Required work:
- a) From the book review, give again the passage between "The book itself is beautifully" and "to human flourishing.", inclusive.
- b) List the spiritual formation vocabulary terms that the book review gives as examples from the chapter openings.
- c) Go on with the book review from its last sentence.

Supplied text:
☆ ☆ ☆

I have a magnet on my refrigerator that says “Joy in My Day”. It was given to me by a friend and it is a daily reminder to choose joy. So often, however, I still choose not to. I recently read What Does Your Soul Love? by Gem and Alan Fadling and it is, to borrow from the name of one of the authors, a gem of a book. I intend this post to be part book review and part exploration of a couple ideas from the book, but the book itself is mostly a series of eight questions on the spiritual life. The chapters are on the following questions: what do you really want? what is getting in your way? where are you hiding? what is most read to you? how are you suffering? what are you afraid of? what are you clinging to? and what does your soul love?
These questions are like spiritual formation questions and, though each chapter invites you to think deeply about each of them and how they apply to your life, the authors don’t just leave you stranded. The book, unlike a spiritual direction session, does provide potential answers to each of the question. One of the more unique features of the book is that each chapter begins with spiritual formation vocabulary terms that apply to the theme of that particular chapter. Words like, letting go, slow, notice, seasons, and one of my favorites: and.
The book itself is beautifully written and it’s one of those you will want to read slowly, savoring the writing style but also the call outs with specific quotes. Indeed, it is a book I found had some poignant sayings, such as “So ask yourself, ‘Do I want relief or do I want healing?’”1, “A trustworthy person who keeps the long view of your life in focus is a great gift”2, and “Presence is about seeing through the fog of their behavior to the person inside”3. Just as beautiful as the writing are the potential answers that the book provides and it is here I want to dwell on a couple as they relate to human flourishing.

☆ ☆ ☆

Material:
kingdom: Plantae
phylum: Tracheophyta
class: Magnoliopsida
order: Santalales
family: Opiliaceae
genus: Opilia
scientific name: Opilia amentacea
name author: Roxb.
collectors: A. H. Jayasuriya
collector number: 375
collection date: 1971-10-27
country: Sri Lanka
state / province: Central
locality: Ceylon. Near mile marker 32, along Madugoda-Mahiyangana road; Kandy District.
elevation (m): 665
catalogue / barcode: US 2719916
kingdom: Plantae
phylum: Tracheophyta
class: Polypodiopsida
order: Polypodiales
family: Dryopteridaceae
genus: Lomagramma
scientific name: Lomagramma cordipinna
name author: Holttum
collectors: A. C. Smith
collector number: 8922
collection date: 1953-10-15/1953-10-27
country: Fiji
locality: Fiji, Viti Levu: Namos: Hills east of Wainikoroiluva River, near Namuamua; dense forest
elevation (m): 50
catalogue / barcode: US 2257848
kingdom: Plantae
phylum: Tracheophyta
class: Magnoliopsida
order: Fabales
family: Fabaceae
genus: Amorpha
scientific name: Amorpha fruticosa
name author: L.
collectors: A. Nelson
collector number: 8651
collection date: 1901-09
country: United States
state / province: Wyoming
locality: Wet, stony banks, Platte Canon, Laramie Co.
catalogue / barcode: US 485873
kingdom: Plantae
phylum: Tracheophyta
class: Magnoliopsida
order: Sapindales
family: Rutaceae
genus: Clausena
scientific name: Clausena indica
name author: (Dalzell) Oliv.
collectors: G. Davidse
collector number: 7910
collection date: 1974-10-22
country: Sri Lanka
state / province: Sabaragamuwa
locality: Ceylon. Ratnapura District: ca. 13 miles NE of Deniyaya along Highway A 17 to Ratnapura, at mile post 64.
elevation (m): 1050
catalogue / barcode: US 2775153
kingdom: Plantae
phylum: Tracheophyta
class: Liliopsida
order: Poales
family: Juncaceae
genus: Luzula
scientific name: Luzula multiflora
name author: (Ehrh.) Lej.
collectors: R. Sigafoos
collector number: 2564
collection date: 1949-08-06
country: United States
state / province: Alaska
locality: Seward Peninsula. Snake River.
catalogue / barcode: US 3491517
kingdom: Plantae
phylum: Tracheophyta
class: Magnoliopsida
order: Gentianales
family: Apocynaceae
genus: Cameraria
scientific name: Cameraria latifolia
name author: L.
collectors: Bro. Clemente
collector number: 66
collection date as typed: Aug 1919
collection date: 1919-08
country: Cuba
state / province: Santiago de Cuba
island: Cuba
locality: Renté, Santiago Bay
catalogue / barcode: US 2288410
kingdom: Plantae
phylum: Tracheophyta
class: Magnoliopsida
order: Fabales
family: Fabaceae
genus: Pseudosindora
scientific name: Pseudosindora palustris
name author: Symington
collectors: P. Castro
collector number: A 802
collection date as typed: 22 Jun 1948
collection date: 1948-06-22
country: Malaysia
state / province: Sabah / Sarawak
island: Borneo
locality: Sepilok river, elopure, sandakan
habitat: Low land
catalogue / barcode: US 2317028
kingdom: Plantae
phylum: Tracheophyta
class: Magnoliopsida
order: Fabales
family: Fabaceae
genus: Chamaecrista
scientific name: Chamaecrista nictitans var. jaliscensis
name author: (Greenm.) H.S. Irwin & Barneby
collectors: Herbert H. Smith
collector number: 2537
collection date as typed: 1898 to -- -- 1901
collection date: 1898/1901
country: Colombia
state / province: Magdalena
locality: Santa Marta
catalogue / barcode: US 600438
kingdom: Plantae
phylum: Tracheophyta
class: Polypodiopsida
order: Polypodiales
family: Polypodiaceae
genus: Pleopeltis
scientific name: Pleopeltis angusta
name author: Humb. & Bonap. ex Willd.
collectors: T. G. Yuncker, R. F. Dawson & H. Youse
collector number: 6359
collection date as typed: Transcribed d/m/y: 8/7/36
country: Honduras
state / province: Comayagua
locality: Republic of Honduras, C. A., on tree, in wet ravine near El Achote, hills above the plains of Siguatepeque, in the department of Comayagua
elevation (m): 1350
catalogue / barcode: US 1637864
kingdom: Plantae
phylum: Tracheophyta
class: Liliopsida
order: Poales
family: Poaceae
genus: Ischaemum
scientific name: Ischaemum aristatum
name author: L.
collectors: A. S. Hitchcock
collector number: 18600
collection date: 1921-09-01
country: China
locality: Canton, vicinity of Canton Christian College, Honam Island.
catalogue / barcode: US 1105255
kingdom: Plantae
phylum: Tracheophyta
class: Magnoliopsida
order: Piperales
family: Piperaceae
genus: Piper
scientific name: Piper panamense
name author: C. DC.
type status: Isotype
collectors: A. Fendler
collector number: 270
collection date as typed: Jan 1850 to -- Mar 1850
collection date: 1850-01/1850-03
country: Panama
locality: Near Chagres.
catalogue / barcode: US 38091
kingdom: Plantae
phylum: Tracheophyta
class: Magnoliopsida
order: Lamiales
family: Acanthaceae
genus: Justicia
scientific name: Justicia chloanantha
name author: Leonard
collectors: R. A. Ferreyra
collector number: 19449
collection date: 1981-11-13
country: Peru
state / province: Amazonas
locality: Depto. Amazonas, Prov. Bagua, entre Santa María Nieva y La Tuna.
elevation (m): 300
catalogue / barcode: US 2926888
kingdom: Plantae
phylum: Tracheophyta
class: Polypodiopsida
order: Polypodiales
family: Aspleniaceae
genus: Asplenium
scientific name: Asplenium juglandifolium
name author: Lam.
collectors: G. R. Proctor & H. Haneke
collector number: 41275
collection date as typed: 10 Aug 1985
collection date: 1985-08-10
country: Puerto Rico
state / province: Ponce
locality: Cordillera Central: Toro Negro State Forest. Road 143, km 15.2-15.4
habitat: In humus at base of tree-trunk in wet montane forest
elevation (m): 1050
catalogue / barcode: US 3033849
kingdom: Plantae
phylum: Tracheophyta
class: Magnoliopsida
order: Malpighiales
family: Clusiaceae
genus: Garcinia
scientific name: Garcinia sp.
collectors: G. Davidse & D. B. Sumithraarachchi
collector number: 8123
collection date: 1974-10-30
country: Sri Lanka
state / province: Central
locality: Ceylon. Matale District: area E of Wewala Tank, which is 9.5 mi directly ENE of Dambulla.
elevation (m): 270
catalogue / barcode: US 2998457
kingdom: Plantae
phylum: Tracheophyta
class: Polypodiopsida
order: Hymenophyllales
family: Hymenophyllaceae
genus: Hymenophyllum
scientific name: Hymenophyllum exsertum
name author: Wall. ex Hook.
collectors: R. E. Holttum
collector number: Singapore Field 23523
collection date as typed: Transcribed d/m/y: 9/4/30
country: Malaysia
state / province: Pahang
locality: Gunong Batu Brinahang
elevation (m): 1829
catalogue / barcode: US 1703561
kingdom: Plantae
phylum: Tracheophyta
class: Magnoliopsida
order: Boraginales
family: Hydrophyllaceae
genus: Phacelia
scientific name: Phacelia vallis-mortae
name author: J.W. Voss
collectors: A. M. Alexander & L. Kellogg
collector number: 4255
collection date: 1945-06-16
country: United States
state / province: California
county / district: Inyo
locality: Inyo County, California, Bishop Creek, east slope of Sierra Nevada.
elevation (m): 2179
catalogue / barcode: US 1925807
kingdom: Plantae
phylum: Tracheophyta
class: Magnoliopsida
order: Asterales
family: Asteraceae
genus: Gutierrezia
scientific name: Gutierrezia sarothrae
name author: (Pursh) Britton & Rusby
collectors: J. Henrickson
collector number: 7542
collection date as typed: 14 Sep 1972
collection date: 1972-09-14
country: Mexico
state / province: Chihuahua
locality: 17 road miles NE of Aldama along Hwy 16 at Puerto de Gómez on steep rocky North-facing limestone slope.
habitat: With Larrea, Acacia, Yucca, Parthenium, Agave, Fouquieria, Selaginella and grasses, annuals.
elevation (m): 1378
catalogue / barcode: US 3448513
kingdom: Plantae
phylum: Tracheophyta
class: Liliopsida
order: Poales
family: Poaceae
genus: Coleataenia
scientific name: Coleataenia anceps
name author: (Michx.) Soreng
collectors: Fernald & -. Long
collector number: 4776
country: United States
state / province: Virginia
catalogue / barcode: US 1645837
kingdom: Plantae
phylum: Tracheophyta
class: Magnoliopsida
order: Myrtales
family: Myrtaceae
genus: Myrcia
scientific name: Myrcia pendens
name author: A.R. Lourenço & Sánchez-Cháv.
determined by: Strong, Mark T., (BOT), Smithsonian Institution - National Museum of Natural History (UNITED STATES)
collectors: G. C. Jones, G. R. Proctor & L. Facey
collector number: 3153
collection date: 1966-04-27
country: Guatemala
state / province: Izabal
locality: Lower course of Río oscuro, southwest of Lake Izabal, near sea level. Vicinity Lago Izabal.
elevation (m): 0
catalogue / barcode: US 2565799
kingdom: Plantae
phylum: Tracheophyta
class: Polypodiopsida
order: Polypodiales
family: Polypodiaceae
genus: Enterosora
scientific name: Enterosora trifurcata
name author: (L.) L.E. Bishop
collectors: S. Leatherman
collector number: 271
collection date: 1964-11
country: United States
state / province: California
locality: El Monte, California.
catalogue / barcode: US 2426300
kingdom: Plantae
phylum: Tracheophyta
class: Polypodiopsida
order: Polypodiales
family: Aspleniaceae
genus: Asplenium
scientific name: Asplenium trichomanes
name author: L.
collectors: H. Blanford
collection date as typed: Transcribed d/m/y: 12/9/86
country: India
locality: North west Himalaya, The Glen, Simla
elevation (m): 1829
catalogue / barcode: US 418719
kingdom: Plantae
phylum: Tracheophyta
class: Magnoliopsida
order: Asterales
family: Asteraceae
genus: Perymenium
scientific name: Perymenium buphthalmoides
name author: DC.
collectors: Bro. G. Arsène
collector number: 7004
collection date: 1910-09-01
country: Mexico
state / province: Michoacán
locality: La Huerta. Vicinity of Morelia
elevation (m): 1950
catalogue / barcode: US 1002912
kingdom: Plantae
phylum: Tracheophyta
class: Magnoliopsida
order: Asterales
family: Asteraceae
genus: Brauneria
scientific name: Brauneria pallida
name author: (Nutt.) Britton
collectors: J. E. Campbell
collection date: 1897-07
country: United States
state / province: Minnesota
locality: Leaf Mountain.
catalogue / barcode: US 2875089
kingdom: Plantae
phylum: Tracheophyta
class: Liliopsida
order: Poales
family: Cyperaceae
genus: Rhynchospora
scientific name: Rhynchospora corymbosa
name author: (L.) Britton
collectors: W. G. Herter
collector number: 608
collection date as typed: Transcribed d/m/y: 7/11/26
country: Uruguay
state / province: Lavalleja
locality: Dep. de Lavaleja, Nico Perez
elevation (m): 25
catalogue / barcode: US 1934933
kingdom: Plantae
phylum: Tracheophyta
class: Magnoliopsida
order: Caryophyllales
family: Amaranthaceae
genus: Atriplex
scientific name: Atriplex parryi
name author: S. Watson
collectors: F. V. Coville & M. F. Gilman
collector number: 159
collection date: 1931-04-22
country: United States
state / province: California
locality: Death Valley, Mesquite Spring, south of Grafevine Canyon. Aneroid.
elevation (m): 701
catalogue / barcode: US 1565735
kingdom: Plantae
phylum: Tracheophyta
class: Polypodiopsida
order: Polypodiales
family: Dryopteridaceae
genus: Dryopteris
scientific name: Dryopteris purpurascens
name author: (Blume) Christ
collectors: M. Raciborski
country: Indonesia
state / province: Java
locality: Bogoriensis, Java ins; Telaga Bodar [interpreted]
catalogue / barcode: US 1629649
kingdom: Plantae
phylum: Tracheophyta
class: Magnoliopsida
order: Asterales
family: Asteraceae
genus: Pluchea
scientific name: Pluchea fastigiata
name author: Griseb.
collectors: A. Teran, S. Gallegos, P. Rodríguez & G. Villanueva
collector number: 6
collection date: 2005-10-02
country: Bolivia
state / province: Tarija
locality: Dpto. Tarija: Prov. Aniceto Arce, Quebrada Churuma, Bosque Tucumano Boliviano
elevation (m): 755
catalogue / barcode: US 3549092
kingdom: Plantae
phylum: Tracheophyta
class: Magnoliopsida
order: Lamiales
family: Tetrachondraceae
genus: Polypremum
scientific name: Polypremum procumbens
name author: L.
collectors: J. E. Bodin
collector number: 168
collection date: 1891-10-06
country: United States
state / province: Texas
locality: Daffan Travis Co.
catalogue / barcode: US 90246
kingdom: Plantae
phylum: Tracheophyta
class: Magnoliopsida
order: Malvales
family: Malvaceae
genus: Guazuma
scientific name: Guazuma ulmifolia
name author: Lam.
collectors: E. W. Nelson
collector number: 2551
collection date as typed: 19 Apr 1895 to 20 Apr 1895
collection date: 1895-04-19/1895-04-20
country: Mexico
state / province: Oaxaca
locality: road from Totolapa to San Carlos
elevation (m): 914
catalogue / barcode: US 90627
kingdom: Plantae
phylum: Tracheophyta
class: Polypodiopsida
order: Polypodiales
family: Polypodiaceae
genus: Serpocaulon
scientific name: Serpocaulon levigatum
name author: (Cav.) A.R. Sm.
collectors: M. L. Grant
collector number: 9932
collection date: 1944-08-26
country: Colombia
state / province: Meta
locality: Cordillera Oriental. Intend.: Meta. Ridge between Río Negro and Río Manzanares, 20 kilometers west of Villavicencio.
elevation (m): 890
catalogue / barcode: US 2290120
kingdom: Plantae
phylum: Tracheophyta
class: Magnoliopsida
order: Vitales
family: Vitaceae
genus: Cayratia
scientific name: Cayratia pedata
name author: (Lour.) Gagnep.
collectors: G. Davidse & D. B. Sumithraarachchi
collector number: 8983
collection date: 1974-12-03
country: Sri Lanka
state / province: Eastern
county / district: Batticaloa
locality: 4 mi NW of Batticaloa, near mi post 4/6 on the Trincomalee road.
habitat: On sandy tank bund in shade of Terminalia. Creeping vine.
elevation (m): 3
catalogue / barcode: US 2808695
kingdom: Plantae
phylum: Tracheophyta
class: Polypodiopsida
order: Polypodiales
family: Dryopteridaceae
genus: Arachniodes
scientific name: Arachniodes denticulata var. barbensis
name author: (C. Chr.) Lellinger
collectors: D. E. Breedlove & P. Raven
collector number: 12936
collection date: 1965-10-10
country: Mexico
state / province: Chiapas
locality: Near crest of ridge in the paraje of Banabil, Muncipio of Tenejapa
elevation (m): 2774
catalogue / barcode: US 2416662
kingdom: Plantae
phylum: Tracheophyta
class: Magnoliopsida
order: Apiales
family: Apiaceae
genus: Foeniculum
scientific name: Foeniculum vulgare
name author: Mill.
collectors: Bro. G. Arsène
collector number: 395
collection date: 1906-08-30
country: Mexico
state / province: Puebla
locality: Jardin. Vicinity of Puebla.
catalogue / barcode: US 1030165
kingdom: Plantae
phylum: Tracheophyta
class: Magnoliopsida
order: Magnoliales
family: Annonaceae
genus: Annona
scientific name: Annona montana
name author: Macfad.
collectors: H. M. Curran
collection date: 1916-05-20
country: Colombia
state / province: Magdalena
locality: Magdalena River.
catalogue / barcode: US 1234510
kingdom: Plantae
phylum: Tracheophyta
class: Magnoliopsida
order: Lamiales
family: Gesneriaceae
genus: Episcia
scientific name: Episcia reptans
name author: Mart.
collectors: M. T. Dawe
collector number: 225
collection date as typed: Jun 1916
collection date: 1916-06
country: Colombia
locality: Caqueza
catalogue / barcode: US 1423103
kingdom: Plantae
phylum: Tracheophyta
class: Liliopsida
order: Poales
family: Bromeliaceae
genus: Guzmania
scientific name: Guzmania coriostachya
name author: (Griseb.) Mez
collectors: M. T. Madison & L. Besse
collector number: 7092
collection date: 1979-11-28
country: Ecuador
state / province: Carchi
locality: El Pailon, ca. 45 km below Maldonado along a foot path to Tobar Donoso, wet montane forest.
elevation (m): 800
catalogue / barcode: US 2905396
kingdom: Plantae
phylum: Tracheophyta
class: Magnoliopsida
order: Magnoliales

☆ ☆ ☆

Results:
- a)
The book itself is beautifully written and it’s one of those you will want to read slowly, savoring the writing style but also the call outs with specific quotes. Indeed, it is a book I found had some poignant sayings, such as “So ask yourself, ‘Do I want relief or do I want healing?’”1, “A trustworthy person who keeps the long view of your life in focus is a great gift”2, and “Presence is about seeing through the fog of their behavior to the person inside”3. Just as beautiful as the writing are the potential answers that the book provides and it is here I want to dwell on a couple as they relate to human flourishing.

- b) letting go, slow, notice, seasons, and

- c)
The first one is in the chapter on desire, which asks us, “What do you really want?” As Christians, the answer they provide is Jesus. Simply put, Jesus is the one thing needed. They refer to the passage of Mary and Martha and how Mary attended to Jesus by sitting at his feet and allowing him to be the one thing necessary in her life. Martha also attended to Jesus but not in the same way.4 The authors write, “Thinking in ‘one thing’ terms focuses our lives and therefore simplifies our work.”5 I’ve been trying to focus on Christ alone and keeping my work about him and doing it for him and have genuinely found that it has helped me to stay calmer and more focused as a result. Our work in the garden was never meant to be tedious, but we turned away from the one thing necessary and found the labor of our hands to be cursed by God and a tedious, difficult endeavor. But when we do our work with and for Jesus, we begin to experience the light burden and easy yoke that comes with living in Christ.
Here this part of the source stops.